平尾選手は「クリアーするか、しないかで迷ってしまった。もっとキーパーって言って自分がキャッチ出来たら失点はなかった。1失点したのは、自分のミス。失点を抑えれば接戦の試合になった」と先制されたシーンを振り返った。
北川選手は「ゴールライン寸前だったので、二人いてどっちがと言うよりも蹴り出すしかなかった。二人とも蹴ろうとしたら、お互いに当たってしまって・・・。もっと早く予測して、あそこにボールがこぼれると考えていれば・・・」と悔しがった。
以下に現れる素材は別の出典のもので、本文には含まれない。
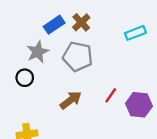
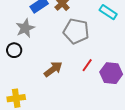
cyan rectangle: (135, 33) -> (108, 12), turned 54
gray pentagon: (78, 57) -> (76, 31), moved

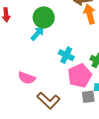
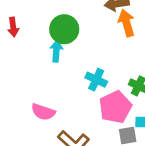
cyan arrow: (37, 33) -> (56, 51), turned -35

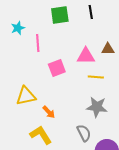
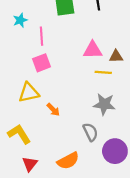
brown triangle: (108, 49) -> (116, 56), moved
pink square: (57, 68) -> (42, 63), moved
yellow L-shape: (41, 135) -> (19, 134), moved

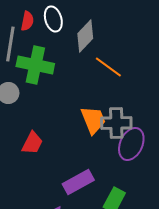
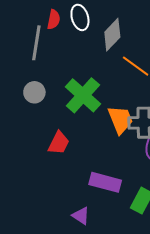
green cross: (35, 65) -> (83, 95), moved, turned 30
purple rectangle: (78, 182) -> (105, 182), turned 44

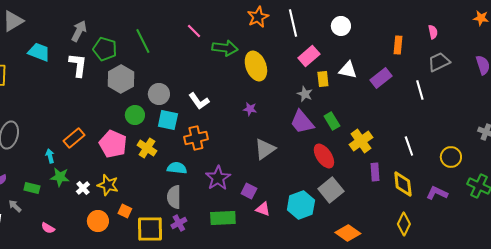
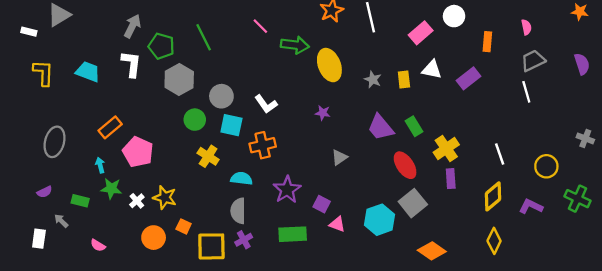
white circle: (341, 26) -> (454, 16), moved
cyan trapezoid: (39, 52) -> (88, 72), moved
pink rectangle: (309, 56) -> (421, 33), moved
white line: (420, 90) -> (526, 92), moved
gray star: (305, 94) -> (373, 80), moved
orange rectangle: (74, 138) -> (110, 127), moved
pink pentagon: (113, 144) -> (138, 152), moved
gray triangle: (265, 149) -> (339, 157), size x0.7
purple rectangle: (375, 172) -> (451, 179), moved
yellow diamond: (403, 184) -> (493, 196), turned 56

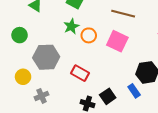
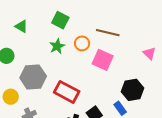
orange circle: (89, 35) -> (82, 43), moved
red rectangle: (80, 73) -> (67, 92), size x1.4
日テレに先制点を許した浦和はサイドから崩しに掛かるが、サイドで数的不利な状況で攻撃のリズムが作れずにいた。
26分には、籾木結花選手のFKが平尾選手の手を掠めて左ポストに直撃!その跳ね返りからゴール前の混戦の中を何とかクリアーしゴールを死守した。
浦和は粘り強い守備から反撃をするがラストパスや攻撃の起点を潰されなかなかシュートまで持ち込めない展開になってしまった。前半、浦和が放ったシュートは0本。対する日テレは、6本であった。ミスから失点を許したものの崩れることなく、前半を0-1で折り返した。
1点を追う浦和は、後半の開始から筏井選手に代えて猶本光選手、塩越選手に代えて遠藤優選手を投入しゴールを奪う姿勢を見せて挑んだ。
吉田靖監督は「負けていたので、5人交代出来るからドンドンフレッシュな選手を使って行こうと思った。猶本もだいぶ練習にも加わってきて、コンディションは戻っていないが彼女の力と遠藤の前の突破で点を獲るために代えた」と話した。
後半、立ち上がりから主導権を握ったのは浦和であった。48分には、栗島選手がドリブルで持ち上がり遠藤選手へ、遠藤選手の横パスに猶本選手が思いっ切り良くミドルシュートを狙って行ったが、身体を張った日テレのDFにブロックされてしまった。
猶本選手は「前半、観ていて点が入る雰囲気が無かった。失点は1点で抑えているので、私が入ったら攻撃に違いを生み出そうと思った。前のポジションを取ることで、センターバックの前で3対2が出来るのでチャンスだと思った」とゴール前で数的優位を作ることをイメージしていた。そして「DFに当たったシュート!もう一枚交わしても良かった。それか、0.5秒ぐらい早く撃てれば良かった」と話した。
浦和が良い流れを掴んでいた矢先の53分、籾木選手にゴールを決められ0-2。58分には、長谷川選手の強烈なミドルシュートが決まり0-3。中盤を日テレに支配されてしまい、浦和はDFラインの押し上げが出来ず、クリアーをしてもセカンドボールが拾えずに立て続けに失点をしてしまった。
乗松選手は「点を獲りにいくしか無かったので、光さん(猶本選手)もナガフウ(長野風花選手)も前に行くタイプのボランチだから、そこはサイドバックによりリスク管理を気をつけようと話していた。運動量が落ちて来て、4DFの横の間が空いてきて、自分たちの前のスペースの人を掴み切れなかったのが相手の攻撃に繋がってしまった」と悔しさを噛み締めて話した。
3点のビハインドを負った浦和は、62分に白木星選手に代えて山守杏奈選手を投入し攻撃を活性化するが、浦和のリズムが生まれなかった。
83分には、有吉佐織選手のクロスをファーサイドの北川選手がクリアー仕切れずに走り込んだ籾木選手に駄目押しの4点目を決められてしまった。
後藤三知選手は「相手に押し込まれる中で、ボールを奪って早い攻めが出来たときに少しチャンスが出来たが、自分たちがボールを保持しながら攻撃をする時間帯が90分通して多く作れず、ゴール前で決定的なプレーをさせてしまった。結果、4失点」と試合を振り返った。
浦和は、女の意地を見せて1点でも返そうと90分には加藤千佳選手に代えて臼井理恵選手を投入。最後の笛が鳴るまで、打開策を模索しながらゴールを目指すも力及ばず0-4の大差で日テレに敗れ、準決勝で敗退することとなってしまった。